User can now define a Tensor by the order without specify the dimensions' sizes.
"jumping" value is now "strided"
"inline" value is now "linearize"
"io" sectiond added, this is for declaring tensors that are input as well outputs.
This section was created due to the definition of Input and Ouput.
Fixed bugs in the output code where a variable was input and output.
v0.2: Support for higher abstraction.
Specify the values of access, memory, pattern and define section.
If memory, access and pattern aren't specified, it will select a default.
Error handling for undeclarted input/ouput.
Fixed bugs in output code.
Fixed bugs in input arguments.
v0.15: Arguments for handling help, wrong input file, printing information, prevent code
generation and specifying output file name.
Pattern variable added in the input file for handling access data: contigous
(matrix multiply like) or jumping (dependant of loop upper bound: j+Jb*(i+Ib)).
Reduction loop fixes when specifying column major order.
v0.1: First implementation, read a file and transform code.
Early alpha stage (not recomended for use).
Files:
tcr.py | Main file
setup.py | Setup file
README.md | This file
src: | Directory for Source codes
InputFile.py | Module for handling the Input File
CodeGen.py | Module for handling code generation
Decision.py | Module for handling Autotuning
kernels: | Directory with examples
test_SPEM | Directory with spectral element examples
test_tce | Directory with CCSD d1 examples
test_mxm | Directory with MxM exmaples
Install:
Install cx-Freeze: sudo apt-get install cx-freeze
Type: sudo python setup.py install
Usage:
Type: tcr filename.oct [OPTIONS]
Options:
-h Help print
Code generation options:
-search=STRATEGY Orio search-space study strategy
STRATEGY=[Exahustive] or Mlsearch
-arch=ARCH Specify type of architecture
ARCH=[x86_64] or x86
-reps=N Specify the ammount of repetitions for tests
N=[100] or integer
-s_runs=N Specify the ammount of runs in the search algorithm
N=[100] or integer
-Orio Launch Orio with the created file
Warning: Make sure Orio is installed
Compiler options:
CXX Specify the C++ compiler
CXX=[g++] or prefered compiler
CFLAGS Specify the C++ compiler flags
CFLAGS =["-O3"] or "list of flags"
CUDA Specify where are located the CUDA files
CUDA=[/usr/local/cuda] or prefered path
If you want to use Orio, make sure that CUDA-CHiLL, Orio and CUDA are installed.
CUDA-CHiLL Link: http://ctop.cs.utah.edu/ctop/?page_id=21
Orio Link: http://trac.mcs.anl.gov/projects/performance/wiki/Orio
NVIDIA CUDA Link: https://developer.nvidia.com/cuda-downloads
Input file:
Check folder kernels for some examples.
File type: filename.oct
File content ("--" = means explanation, no needed in the input file):
function name -- Name of the function (mandatory first)
access: [multidimension] | linearize --(optional) [i][j] | [i*N+j]
memory: [row] | column --(optional) Row or Column major
pattern: [contigous] | strided --(optional) Access pattern
define: --(optional) Define variables
var1 = val
var2 = val
.
.
.
varN = val
variables: -- Define input and output data with sizes
Ti1:(size1, ... ,sizeN) | orderN
.
.
.
Tin:(size1, ..., sizeN) | orderN
To1:(size1, ... ,sizeN) | orderN
.
.
.
Ton:(size1, ..., sizeN) | orderN
operations: -- Define the Tensor-Contraction to be done with loop indices
-- Assignment: += | -=
ToX1(l1r, ..., lNs) [assingment] TiY1(l1t, ...,lNt) * TiZ1(l1s,...,lNs)
.
.
.
ToX1(l1r, ..., lNs) [assingment] TiY1(l1t, ...,lNt) * TiZ1(l1s,...,lNs)
Notes:
Use the C Compound assignment (+=) to express reductions.
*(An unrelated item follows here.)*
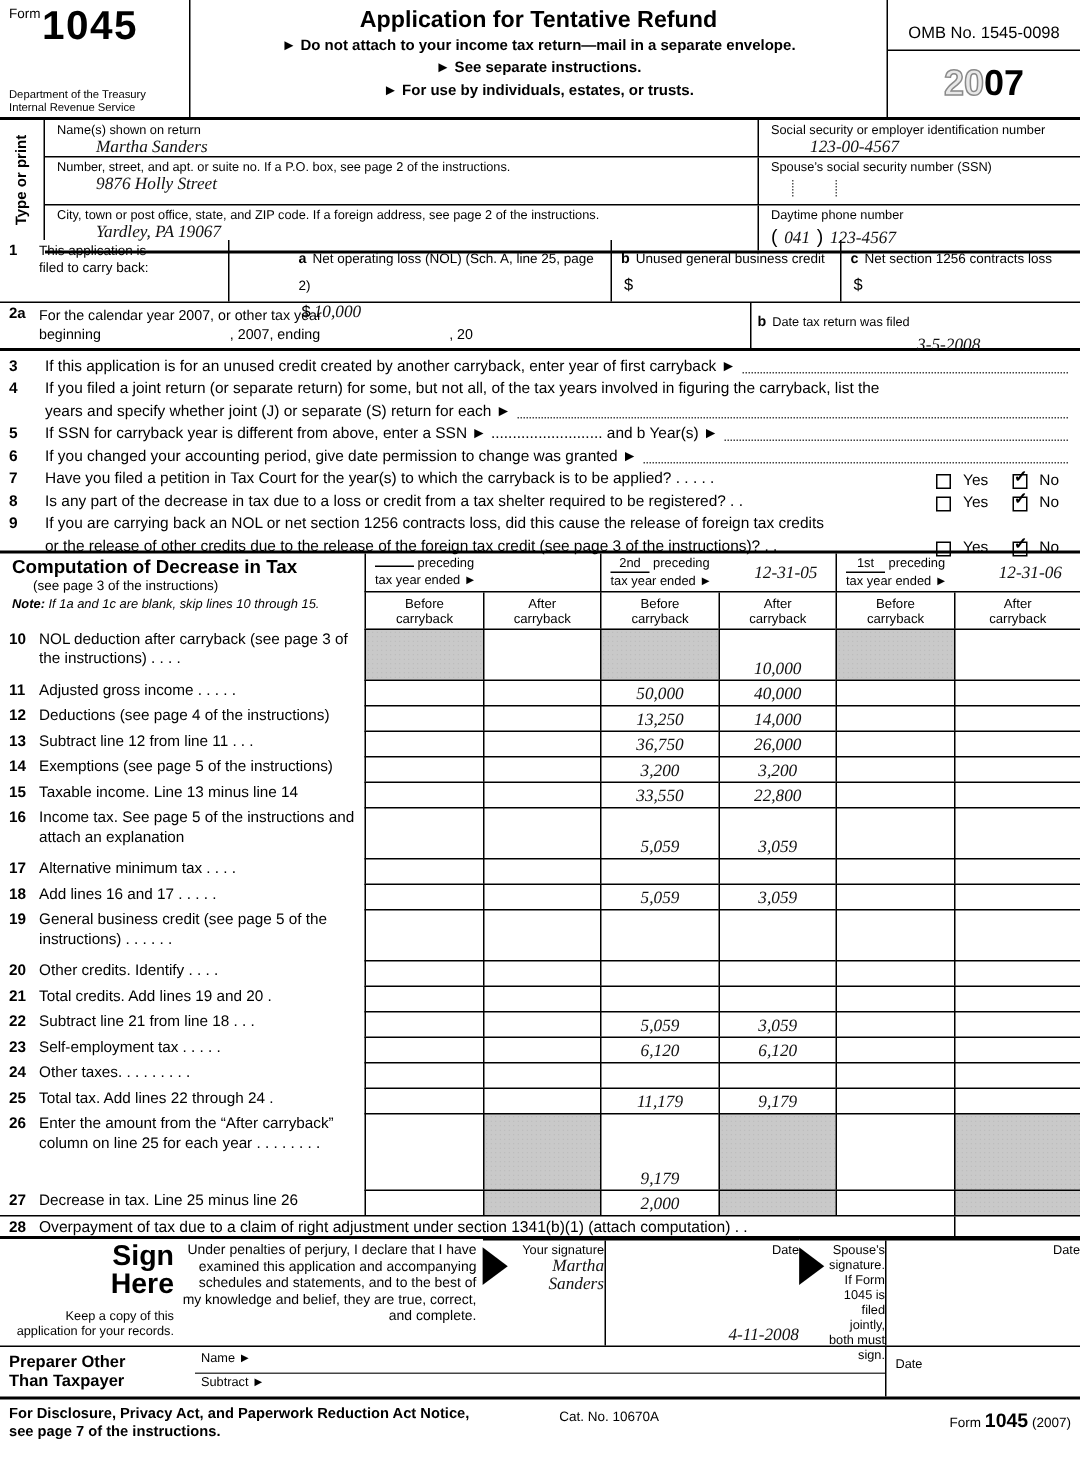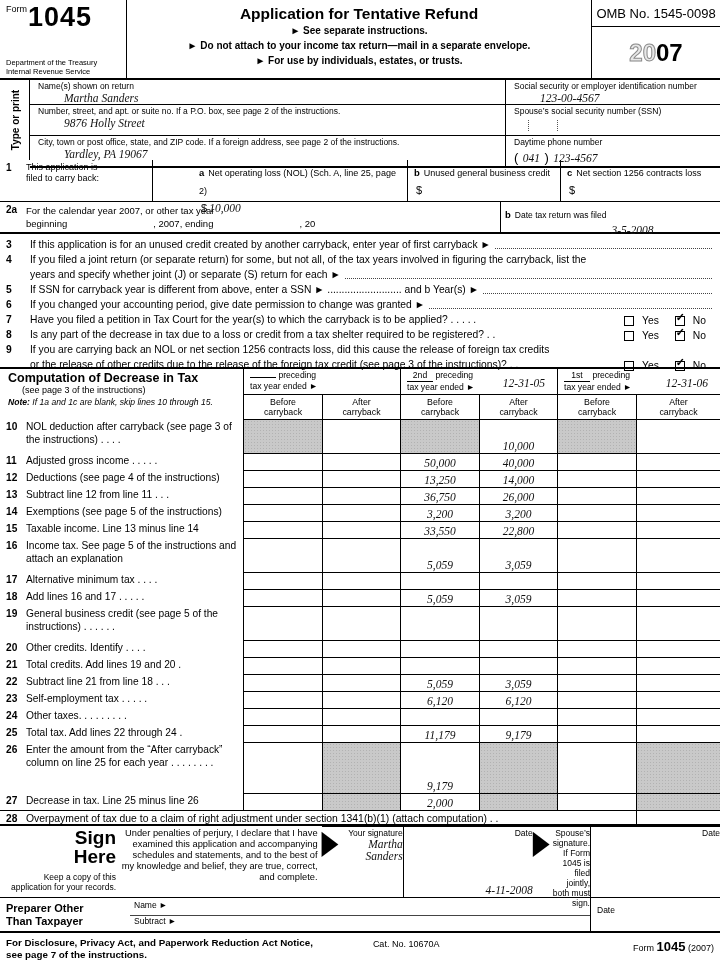"OMB No. 1545-0098" .omb { font-size: 13px -> 11px; padding: 6px 2px 5px -> 16px 2px 5px }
It represents the classical
summation symbol in mathematics. This is used to represent the Einstein's Notation
for Tensors.
Decision Algorithm produces a huge search space, if you are using exhaustive search
to study , this test will take a while.
The output will only produce variables of "double" type. Future update will introduce
type definitions.
Even though the framework works without defining the dimension's sizes, for better
use of autotuning, please specify the dimension's sizes.
Known bugs:
No explicit form of commenting a line (user must delete it).
Code generation works only with tensors of order_1 (arrays) or higher.
When using more than one operations, keep the same index variables from outer to inner.
Any bug you find, please report it into the gibhub link.